The Warriors seized control early, taking a double-digit lead in the first quarter and maintaining it for all but a few minutes after. They limited San Antonio to 34.1-percent shooting in the first half, 40 percent for the game.
Iguodala's length (he's 6-7, six inches taller than Cook) allowed the Warriors to switch at random on defense.
"He can guard four positions, so it made sense," Brown said.
"We focused in on just trying to win every possession on the defensive side of the ball and then we weren't worried about the previous possession or the possession that's coming after that," Draymond Green said. "We just tried to focus in on guarding our man, switching when he need to, boxing out, finishing a possession and then getting out and running."
Iguodala's numbers don't stand out, but they rarely do. He scored 3 points but had seven rebounds, four assists and one steal. He was plus-16 over 23 minutes.
"Andre gives us so much on both ends, especially the defensive end, his ability to guard every position," Klay Thompson said. "He's got some of the best hands I've ever seen and our ability to switch I think disrupted them. I know they will make adjustments Monday but we were able to clog the lane and get back to shooters, and Andre initiates that at the point guard position.
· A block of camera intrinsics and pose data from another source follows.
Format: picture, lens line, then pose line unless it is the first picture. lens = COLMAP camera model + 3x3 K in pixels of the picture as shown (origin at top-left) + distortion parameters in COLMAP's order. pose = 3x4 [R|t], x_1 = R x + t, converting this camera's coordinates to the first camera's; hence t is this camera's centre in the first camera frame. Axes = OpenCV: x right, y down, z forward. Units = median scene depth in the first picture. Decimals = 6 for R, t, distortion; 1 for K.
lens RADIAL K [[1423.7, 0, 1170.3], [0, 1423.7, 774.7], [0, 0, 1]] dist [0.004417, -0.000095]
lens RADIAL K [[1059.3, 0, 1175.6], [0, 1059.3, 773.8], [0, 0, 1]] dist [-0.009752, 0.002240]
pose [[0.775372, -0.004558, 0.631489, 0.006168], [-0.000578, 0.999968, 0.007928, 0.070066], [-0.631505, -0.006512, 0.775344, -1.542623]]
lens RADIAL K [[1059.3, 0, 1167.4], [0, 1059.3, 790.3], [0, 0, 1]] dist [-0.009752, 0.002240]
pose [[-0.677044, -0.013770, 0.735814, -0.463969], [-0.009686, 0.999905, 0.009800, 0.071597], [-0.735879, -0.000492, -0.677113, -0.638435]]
"But he's such a great glue guy, can literally do everything, whether it's get the ball off the board and lead the fast-break or knock down an open three. He was huge for us tonight. He only took four shots but his intangibles and his rebounding, as well as playmaking, were great."
Game 1 goes to the Warriors. It goes to Kerr and Brown, who set the stage. They wanted to go defense, so they went to someone they knew would bring it.